Gwinnett County and its cities are considering a new 1 percent energy excise tax on manufacturers to offset money lost from a tax break approved by the legislature earlier this year.
State lawmakers eliminated most sales taxes on energy used by manufacturers to make Georgia more appealing to prospective companies. The tax break will be phased in over four years beginning in 2013.
Advocates say the tax break will create manufacturing jobs. But it also will cost state and local governments millions of dollars in lost revenue at a time when budgets are already tight.
Lawmakers allowed local governments to offset the loss of the sales tax revenue by imposing a new energy excise tax on manufacturers. Local officials across the state now must decide whether to impose the new tax.
Cobb County officials already have decided against it. DeKalb and Fulton officials haven’t made a decision. Gwinnett officials must decide in the next few weeks whether to impose a new 1 percent energy excise tax beginning next year.
“(Gwinnett County is) crazy if they don’t,” Dacula Mayor Jimmy Wilbanks said after a briefing on the issue Tuesday. “And every city would be crazy not to join in.”
Manufacturers hope they won’t. Roy Bowen, president of the Georgia Association of Manufacturers, said counties that impose the new tax will be at a competitive disadvantage when it comes to attracting jobs.
“You might as well put out a sign that says, `business not welcome,’” Bowen said.
The tax break and offsetting tax increase would not affect most Gwinnett taxpayers, who will continue to pay a 6 percent sales tax – 4 percent to the state, 1 percent to local schools and 1 percent for road construction and other capital projects that is split among the county and its cities.
But under the new state law, Gwinnett manufacturers would see their sales tax on energy use fall from 6 percent to 1 percent. They would still pay the tax for local schools. Tax rates for manufacturers elsewhere in Georgia would depend on existing local sales tax rates in those jurisdictions.
The state Department of Audits and Accounts estimated the tax break would cost state government $18 million next year and $94.3 million in 2015. It did not estimate the cost to local governments collecting sales taxes.
Gwinnett County Commission Chairwoman Charlotte Nash said she doesn’t know how many county manufacturers would be affected and how much revenue local governments in Gwinnett would lose.
“Is it $2 million or $10 million?” she told local government officials at Tuesday’s briefing. “We could probably absorb $500,000. But $2 million starts sounding like real money.”
Lawmakers gave local governments the option of offsetting the tax break by imposing a new tax on energy used by manufacturers.

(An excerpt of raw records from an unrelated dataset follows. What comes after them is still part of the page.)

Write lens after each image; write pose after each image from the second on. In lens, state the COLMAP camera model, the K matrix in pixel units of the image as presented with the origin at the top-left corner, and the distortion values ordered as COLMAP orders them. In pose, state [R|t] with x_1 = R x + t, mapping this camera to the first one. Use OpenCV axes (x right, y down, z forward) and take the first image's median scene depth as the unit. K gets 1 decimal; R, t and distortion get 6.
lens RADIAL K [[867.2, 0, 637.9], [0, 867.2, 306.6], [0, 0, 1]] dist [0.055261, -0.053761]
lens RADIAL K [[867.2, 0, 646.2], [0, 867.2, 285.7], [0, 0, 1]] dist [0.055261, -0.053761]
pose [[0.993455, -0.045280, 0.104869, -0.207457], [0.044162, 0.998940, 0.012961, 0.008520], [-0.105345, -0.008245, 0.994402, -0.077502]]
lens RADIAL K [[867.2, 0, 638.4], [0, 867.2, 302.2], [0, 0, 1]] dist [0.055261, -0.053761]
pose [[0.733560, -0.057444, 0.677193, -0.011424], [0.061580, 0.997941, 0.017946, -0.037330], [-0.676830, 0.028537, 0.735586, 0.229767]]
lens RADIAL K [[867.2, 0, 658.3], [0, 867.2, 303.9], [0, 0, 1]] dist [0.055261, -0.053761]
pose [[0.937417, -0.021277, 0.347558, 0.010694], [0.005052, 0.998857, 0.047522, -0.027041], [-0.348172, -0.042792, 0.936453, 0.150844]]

Like the tax break, the new tax would be phased in over four years. Gwinnett County officials say it would replace revenue lost to the sales tax break and would not generate more revenue.
Even if local governments in Gwinnett impose the new tax, manufacturers would still see their tax rate on energy use fall from 6 percent to 2 percent. But Bowen predicted counties that impose the tax will have a harder time attracting jobs than those that don’t impose it. He thinks local governments should wait and see how much revenue they lose before imposing it.
“The risk is far greater than any potential revenue reward,” he said.